The following line of code illustrates this vulnerability:
statement := "SELECT * FROM users WHERE name = '" + userName + "';"
This SQL code is designed to pull up the records of a specified username from its table of users, however, if the "userName" variable is crafted in a specific way by a malicious user, the SQL statement may do more than the code author intended. For example, setting the "userName" variable as
a' or 't'='t
renders this SQL statement by the parent language:
SELECT * FROM users WHERE name = 'a' OR 't'='t';
If this code were to be used in an authentication procedure then this example could be used to force the selection of a valid username because the evaluation of 't'='t' is always true.

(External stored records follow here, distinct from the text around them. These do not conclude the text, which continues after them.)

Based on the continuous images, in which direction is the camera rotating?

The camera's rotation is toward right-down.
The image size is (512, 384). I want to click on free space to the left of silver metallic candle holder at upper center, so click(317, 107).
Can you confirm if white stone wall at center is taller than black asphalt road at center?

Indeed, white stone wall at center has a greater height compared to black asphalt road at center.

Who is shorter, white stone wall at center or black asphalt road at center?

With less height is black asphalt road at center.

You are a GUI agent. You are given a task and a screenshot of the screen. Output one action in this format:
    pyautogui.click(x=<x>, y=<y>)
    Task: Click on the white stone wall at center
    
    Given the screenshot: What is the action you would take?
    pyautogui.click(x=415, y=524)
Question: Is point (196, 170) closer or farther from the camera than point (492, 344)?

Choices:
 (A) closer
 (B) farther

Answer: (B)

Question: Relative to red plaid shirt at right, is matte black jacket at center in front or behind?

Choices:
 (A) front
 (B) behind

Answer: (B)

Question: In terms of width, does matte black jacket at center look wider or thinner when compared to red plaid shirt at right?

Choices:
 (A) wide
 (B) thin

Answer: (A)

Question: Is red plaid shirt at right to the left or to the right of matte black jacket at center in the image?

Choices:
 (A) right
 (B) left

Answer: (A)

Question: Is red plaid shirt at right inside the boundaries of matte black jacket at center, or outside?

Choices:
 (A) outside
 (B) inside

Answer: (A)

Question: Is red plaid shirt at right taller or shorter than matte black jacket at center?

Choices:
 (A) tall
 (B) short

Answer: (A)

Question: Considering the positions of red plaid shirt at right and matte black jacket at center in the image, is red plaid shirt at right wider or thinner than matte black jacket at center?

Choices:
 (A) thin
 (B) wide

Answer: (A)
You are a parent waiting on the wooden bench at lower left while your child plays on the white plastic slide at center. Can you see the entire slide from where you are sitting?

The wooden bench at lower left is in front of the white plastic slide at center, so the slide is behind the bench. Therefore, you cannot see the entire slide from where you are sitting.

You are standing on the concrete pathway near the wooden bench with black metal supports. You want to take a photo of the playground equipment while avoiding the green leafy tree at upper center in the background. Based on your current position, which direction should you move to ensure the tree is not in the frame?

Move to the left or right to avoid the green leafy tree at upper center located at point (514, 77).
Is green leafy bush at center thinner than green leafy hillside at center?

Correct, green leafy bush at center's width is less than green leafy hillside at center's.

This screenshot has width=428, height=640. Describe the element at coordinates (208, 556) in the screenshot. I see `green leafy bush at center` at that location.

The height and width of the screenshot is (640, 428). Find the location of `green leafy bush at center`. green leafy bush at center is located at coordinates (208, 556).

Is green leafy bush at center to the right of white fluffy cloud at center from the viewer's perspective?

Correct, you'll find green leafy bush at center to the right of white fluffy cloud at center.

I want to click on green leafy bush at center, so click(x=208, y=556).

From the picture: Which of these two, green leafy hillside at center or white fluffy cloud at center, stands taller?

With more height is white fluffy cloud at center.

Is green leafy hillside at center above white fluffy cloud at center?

On some SQL servers such as MS SQL Server any valid SQL command may be injected via this method, including the execution of multiple statements. The following value of "userName" in the statement below would cause the deletion of the "users" table as well as the selection of all data from the "data" table (in essence revealing the information of every user):
a';DROP TABLE users; SELECT * FROM data WHERE name LIKE '%
This input renders the final SQL statement as follows:
SELECT * FROM users WHERE name = 'a';DROP TABLE users; SELECT * FROM DATA WHERE name LIKE '%';
Other SQL implementations won't execute multiple commands in the same SQL query as a security measure. This prevents hackers from injecting entirely separate queries, but doesn't stop them from modifying queries.
Enforcing the Use of Parameterized Statements
There are two ways to ensure an application is not vulnerable to SQL injection: using code reviews (which is a manual process), and enforcing the use of parameterized statements. Enforcing the use of parameterized statements means that SQL statements with embedded user input is rejected at runtime. Currently only the H2 Database Engine supports this feature.